Conservar el depósito de la fe es la misión que el Señor confió a su Iglesia y que ella realiza en todo tiempo. El Concilio Ecuménico Vaticano II, inaugurado hace treinta años por mi predecesor Juan XXIII, de feliz memoria, tenía como propósito y deseo hacer patente la misión apostólica y pastoral de la Iglesia, y conducir a todos los hombres, mediante el resplandor de la verdad del Evangelio, a la búsqueda y acogida del amor de Cristo que está sobre toda cosa (cf. Ef 3, 19).
A esta asamblea el Papa Juan XXIII le fijó como principal tarea la de custodiar y explicar mejor el depósito precioso de la doctrina cristiana, con el fin de hacerlo más accesible a los fieles de Cristo y a todos los hombres de buena voluntad. Para ello, el Concilio no debía comenzar por condenar los errores de la época, sino, ante todo, debía dedicarse a mostrar serenamente la fuerza y la belleza de la doctrina de la fe. «Confiamos que la Iglesia —decía él, iluminada por la luz de este Concilio, crecerá en riquezas espirituales, cobrará nuevas fuerzas y mirará sin miedo hacia el futuro […]; debemos dedicarnos con alegría, sin temor, al trabajo que exige nuestra época, prosiguiendo el camino que la Iglesia ha recorrido desde hace casi veinte siglos» [1].
Con la ayuda de Dios, los padres conciliares pudieron elaborar, a lo largo de cuatro años de trabajo, un conjunto considerable de exposiciones doctrinales y directrices pastorales ofrecidas a toda la Iglesia. Pastores y fieles encuentran en ellas orientaciones para la «renovación de pensamiento, de actividad, de costumbres, de fuerza moral, de renovación de alegría y de la esperanza, que ha sido el objetivo del Concilio» [2].

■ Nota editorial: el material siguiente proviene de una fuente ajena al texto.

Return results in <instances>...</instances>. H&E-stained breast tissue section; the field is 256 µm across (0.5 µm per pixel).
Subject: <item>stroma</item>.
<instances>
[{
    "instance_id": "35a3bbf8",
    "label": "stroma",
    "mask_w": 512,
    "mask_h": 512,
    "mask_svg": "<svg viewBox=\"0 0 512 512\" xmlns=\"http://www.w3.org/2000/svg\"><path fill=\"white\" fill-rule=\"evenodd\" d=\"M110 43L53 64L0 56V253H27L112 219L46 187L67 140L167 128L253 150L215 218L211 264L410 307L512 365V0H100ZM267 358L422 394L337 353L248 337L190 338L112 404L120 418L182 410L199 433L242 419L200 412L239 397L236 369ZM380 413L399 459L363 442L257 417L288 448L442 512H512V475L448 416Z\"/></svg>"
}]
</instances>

Desde su clausura, el Concilio no ha cesado de inspirar la vida eclesial. En 1985, yo pude afirmar: «Para mí —que tuve la gracia especial de participar en él y colaborar activamente en su desarrollo—, el Vaticano II ha sido siempre, y es de una manera particular en estos años de mi pontificado, el punto constante de referencia de toda mi acción pastoral, en un esfuerzo consciente por traducir sus directrices en aplicaciones concretas y fieles, en el seno de cada Iglesia particular y de toda la Iglesia Católica. Es preciso volver sin cesar a esa fuente» [3]
En este espíritu, el 25 de enero de 1985 convoqué una asamblea extraordinaria del Sínodo de los Obispos, con ocasión del vigésimo aniversario de la clausura del Concilio. El fin de esta asamblea era dar gracias y celebrar los frutos espirituales del concilio Vaticano II, profundizando en sus enseñanzas para una más perfecta adhesión a ellas y promoviendo el conocimiento y aplicación de las mismas por parte de todos los fieles cristianos.
En la celebración de esta asamblea, los padres del Sínodo expresaron el deseo de que fuese redactado un Catecismo o compendio de toda la doctrina católica, tanto sobre la fe como sobre la moral, que sería como el punto de referencia para los catecismos o compendios que se redacten en los diversos países. La presentación de la doctrina debería ser bíblica y litúrgica, exponiendo una doctrina segura y, al mismo tiempo, adaptada a la vida actual de los cristianos [4]. Desde la clausura del Sínodo, hice mío este deseo juzgando que «responde enteramente a una verdadera necesidad de la Iglesia universal y de las Iglesias particulares»[5].
De todo corazón hay que dar gracias al Señor, en este día en que podemos ofrecer a toda la Iglesia, con el título de «Catecismo de la Iglesia católica», este «texto de referencia» para una catequesis renovada en las fuentes vivas de la fe.
Tras la renovación de la Liturgia y el nuevo Código de Derecho Canónico de la Iglesia latina y de los Cánones de las Iglesias Orientales Católicas, este Catecismo es una contribución importantísima a la obra de renovación de la vida eclesial, promovida y llevada a la práctica por el Concilio Vaticano II.